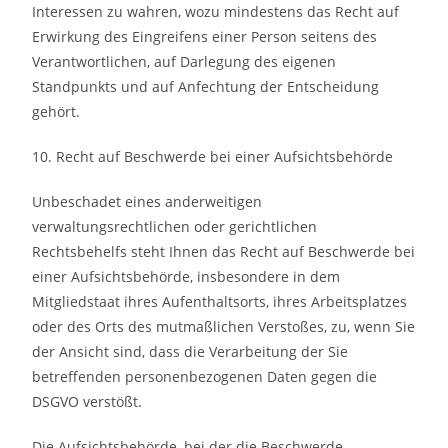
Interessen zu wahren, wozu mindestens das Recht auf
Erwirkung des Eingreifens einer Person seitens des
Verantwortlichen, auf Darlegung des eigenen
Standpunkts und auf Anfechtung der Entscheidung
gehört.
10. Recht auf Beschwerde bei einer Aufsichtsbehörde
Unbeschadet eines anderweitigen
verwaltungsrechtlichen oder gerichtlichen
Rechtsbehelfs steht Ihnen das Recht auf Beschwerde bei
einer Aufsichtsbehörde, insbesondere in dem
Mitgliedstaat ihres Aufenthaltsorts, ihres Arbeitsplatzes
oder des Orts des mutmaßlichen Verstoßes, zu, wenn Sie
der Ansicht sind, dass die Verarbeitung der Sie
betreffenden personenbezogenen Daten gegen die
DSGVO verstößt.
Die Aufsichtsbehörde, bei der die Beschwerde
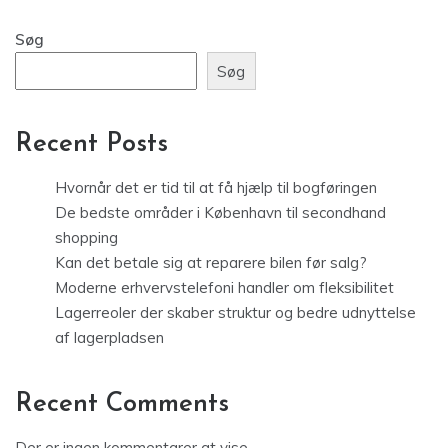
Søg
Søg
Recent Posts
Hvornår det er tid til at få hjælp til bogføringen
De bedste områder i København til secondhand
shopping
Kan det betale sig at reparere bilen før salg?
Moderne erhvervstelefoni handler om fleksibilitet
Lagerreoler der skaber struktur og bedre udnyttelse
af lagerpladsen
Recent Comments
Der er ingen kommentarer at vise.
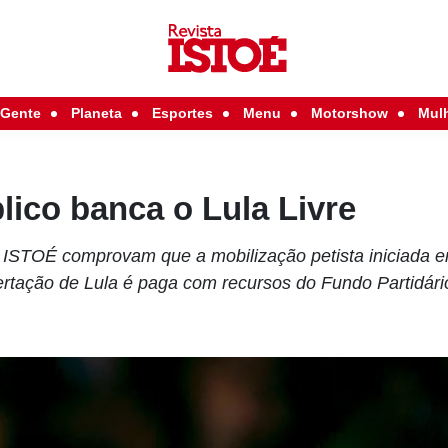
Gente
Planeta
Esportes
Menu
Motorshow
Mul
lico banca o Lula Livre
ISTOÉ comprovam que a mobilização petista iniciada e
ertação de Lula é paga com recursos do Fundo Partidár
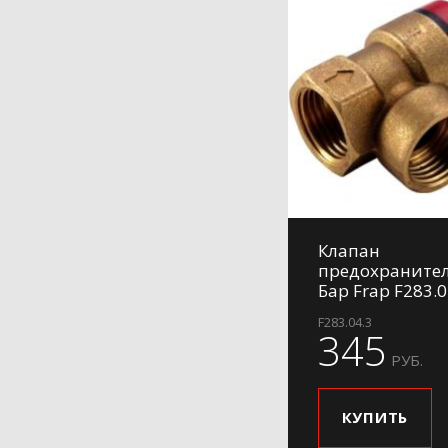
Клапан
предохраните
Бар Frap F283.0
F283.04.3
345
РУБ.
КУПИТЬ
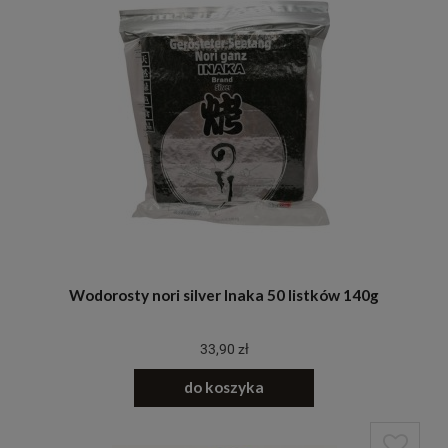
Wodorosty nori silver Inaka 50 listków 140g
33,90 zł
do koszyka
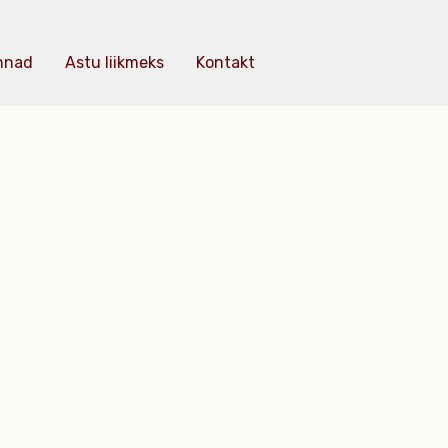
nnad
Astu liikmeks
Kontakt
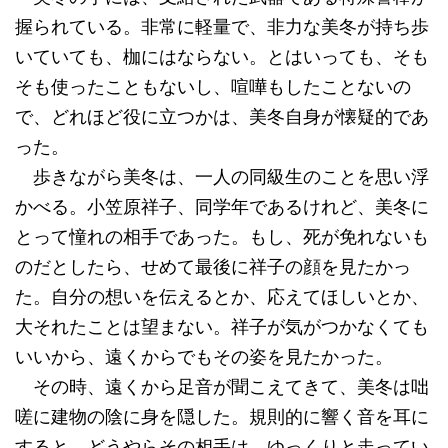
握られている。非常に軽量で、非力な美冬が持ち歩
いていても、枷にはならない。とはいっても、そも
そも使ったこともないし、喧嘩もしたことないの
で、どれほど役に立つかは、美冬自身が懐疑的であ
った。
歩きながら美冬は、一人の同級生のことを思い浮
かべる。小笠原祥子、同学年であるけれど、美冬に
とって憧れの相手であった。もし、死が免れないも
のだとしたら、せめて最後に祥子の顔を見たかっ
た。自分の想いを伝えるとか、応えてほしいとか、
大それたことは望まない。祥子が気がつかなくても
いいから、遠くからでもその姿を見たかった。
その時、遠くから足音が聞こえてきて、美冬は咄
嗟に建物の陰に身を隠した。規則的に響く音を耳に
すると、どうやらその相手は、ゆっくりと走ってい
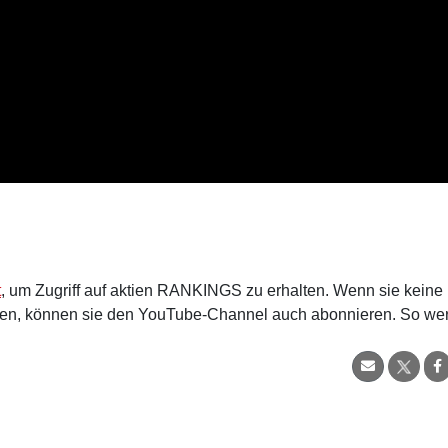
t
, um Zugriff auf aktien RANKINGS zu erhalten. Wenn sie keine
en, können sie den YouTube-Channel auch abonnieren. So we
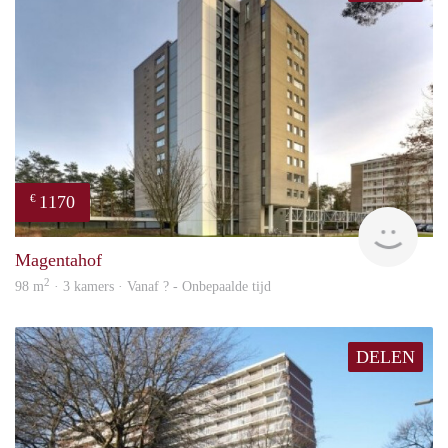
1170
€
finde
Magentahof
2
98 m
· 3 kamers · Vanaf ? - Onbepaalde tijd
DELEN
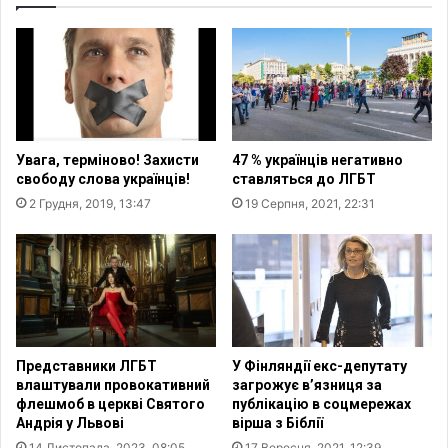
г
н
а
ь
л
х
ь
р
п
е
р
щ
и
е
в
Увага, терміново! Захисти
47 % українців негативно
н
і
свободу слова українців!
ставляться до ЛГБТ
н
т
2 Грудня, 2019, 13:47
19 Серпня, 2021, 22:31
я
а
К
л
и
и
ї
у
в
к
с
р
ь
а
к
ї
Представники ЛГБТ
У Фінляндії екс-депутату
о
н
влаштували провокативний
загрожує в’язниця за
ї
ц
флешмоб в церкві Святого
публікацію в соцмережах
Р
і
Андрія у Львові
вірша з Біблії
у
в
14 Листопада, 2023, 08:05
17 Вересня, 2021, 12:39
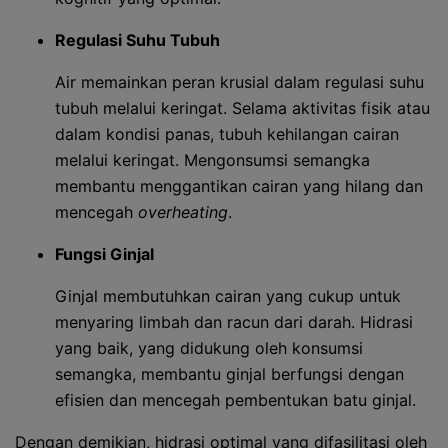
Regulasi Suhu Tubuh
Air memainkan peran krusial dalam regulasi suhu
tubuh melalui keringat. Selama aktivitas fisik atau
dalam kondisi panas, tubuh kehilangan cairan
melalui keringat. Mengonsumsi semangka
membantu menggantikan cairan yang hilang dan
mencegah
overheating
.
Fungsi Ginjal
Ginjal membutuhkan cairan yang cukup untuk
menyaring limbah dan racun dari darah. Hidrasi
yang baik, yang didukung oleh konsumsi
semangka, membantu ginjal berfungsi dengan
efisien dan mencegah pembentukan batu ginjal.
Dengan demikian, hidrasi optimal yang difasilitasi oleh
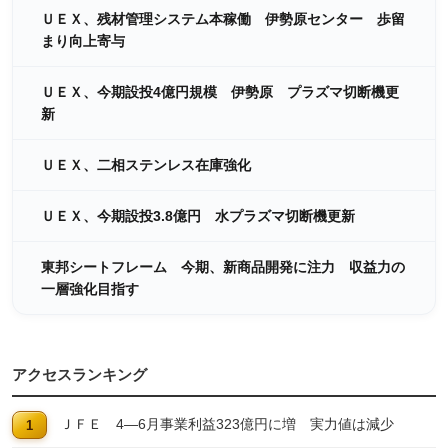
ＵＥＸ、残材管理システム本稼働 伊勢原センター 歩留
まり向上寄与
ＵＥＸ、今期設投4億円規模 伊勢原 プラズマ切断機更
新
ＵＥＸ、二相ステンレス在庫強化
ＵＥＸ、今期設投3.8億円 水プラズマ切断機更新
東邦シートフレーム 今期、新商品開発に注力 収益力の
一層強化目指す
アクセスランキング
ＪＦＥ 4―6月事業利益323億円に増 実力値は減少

▬▬▬▬▬▬

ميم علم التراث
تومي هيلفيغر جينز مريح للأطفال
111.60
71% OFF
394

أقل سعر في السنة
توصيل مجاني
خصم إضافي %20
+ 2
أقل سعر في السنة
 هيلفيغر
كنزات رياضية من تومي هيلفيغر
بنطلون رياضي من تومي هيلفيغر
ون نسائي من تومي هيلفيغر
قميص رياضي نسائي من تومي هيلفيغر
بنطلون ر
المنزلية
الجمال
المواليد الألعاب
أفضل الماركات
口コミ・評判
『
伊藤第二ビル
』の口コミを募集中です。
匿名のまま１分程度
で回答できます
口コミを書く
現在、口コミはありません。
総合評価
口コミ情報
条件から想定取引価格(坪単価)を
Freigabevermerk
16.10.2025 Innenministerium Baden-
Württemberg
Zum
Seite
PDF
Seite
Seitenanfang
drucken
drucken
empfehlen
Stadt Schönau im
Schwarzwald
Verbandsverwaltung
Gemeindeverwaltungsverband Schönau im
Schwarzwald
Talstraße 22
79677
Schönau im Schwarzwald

▬▬▬▬▬▬

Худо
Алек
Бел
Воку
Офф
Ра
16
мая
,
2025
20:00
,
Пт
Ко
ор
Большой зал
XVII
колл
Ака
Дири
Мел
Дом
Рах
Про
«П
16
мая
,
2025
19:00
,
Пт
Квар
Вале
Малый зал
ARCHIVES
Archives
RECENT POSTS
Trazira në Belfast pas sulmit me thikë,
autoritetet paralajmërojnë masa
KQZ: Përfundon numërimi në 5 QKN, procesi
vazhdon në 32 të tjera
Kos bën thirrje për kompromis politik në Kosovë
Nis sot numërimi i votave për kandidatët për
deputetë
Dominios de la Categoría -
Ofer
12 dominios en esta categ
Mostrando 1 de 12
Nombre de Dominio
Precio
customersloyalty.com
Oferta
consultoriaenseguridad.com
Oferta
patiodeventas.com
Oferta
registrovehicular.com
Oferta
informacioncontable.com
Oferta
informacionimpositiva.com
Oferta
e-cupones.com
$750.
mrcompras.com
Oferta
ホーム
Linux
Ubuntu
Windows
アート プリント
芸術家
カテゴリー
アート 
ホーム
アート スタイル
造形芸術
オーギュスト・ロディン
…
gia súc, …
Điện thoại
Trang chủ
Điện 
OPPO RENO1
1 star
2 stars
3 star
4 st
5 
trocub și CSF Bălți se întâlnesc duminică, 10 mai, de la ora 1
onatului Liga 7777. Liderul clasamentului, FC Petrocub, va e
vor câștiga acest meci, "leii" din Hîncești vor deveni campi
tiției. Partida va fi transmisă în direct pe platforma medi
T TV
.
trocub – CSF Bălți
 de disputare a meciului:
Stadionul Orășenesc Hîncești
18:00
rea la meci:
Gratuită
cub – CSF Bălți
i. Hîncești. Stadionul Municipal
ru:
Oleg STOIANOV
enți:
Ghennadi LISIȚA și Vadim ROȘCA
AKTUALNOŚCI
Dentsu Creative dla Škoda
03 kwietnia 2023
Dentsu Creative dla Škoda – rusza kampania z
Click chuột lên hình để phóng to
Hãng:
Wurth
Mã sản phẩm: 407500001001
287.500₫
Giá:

▬▬▬▬▬▬

▶ [Problem]: For this listing, copy out every line that includes the word "ЛГБТ".

▶ [Result]:
ставляться до ЛГБТ
Представники ЛГБТ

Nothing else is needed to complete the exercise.